Visualizing the Confusion Matrix

Summary of terminologies in Confusion Matrix

Oct 15, 2017

2 mins

Confusion Matrix is a matrix built for binary classification problems. It is an important starting tool in understanding how well a binary classifier is performing and provides a whole bunch of metrics to be analysed and compared.

Here, I present an intuitive visualization given that most of the times the definition gets confusing.

How to read the visualization?🔗

Before we go ahead and read the visualization, let us remember the definitions.

True Negatives - All samples that were identified as negative labels and were truly negative
False Negatives - All samples that were identified as negative labels and were in fact positive
True Positives - All samples that were identified as positive labels and were truly positive
False Positives - All samples that were identified as positive labels and were in fact negative

Now, each array in the visualization above specifies the name of the metric that we are going to measure, and the start point of each ray represents the numerator of that metric and the span of the ray represents the summation of the adjacent terms. Note that each metric is essentially a fraction.

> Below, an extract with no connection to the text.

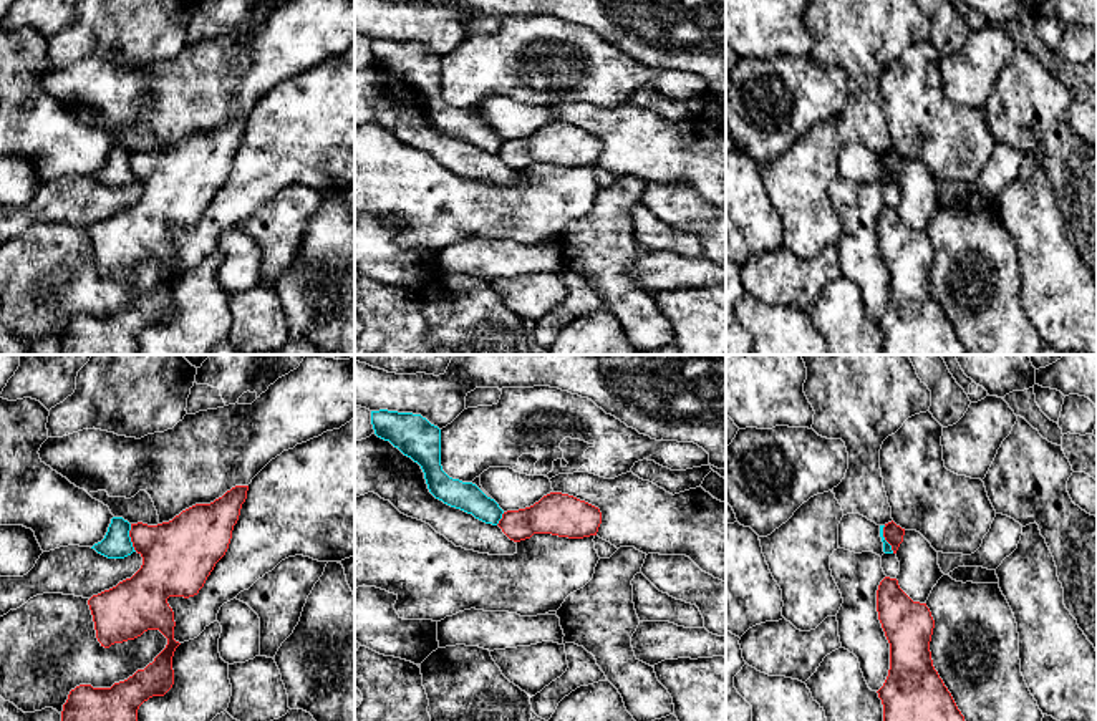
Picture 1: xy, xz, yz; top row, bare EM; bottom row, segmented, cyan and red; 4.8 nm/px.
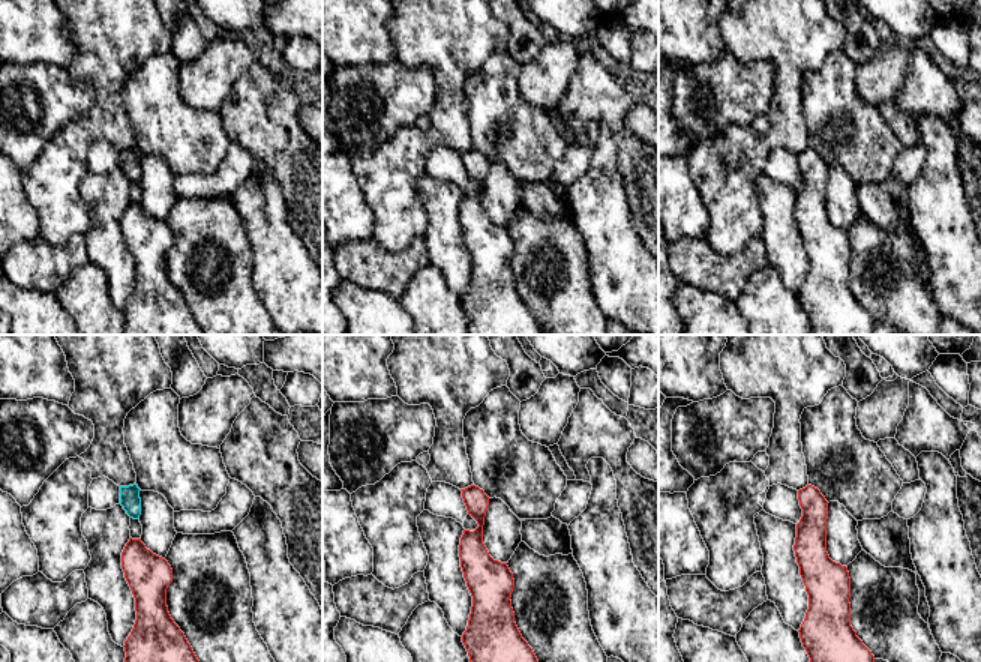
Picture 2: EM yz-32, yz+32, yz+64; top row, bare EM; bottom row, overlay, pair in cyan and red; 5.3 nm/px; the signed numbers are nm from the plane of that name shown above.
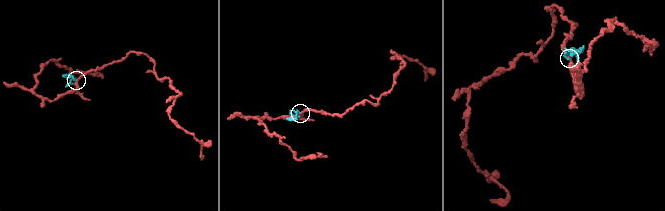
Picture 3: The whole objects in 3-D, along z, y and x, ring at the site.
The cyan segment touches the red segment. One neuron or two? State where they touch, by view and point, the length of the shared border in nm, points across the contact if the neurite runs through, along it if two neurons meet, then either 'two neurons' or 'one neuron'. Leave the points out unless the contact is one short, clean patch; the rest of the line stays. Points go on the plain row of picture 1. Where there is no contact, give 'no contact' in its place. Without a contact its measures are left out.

Let us read the most popular ones from the visualization.

\text{Recall} = \frac{TP}{TP+FN}

\text{Precision} = \frac{TP}{TP+FP}

When are they useful?🔗

These metrics come in handy when trying to determine the best threshold to separate the positive classes from the negative classes in a binary classification problem.

For instance, a popular trade-off is the precision-recall trade-off which is realized in the graph below. Precision tends to be more wriggly by nature.

More simply we might just choose a Precision v/s Recall Curve. This curve shows that we still have scope for improvement towards the right as it suddenly shows a dip in precision with increase in recall.

Or another popular curve called the ROC-Curve which maps between the True Positive Rate and False Positive Rate. It can also be seen as the Sensitivity v/s 1-Specificity. The closer this curve is to the left-top corner, the better the classifier. Or alternatively, the closer the curve is to the center line, the more likely it is to be just as good as a random classifier.

The scope of what is useful when is more sample dependent but these curves should be a good starting point in the analysis of the first binary classifier that one builds.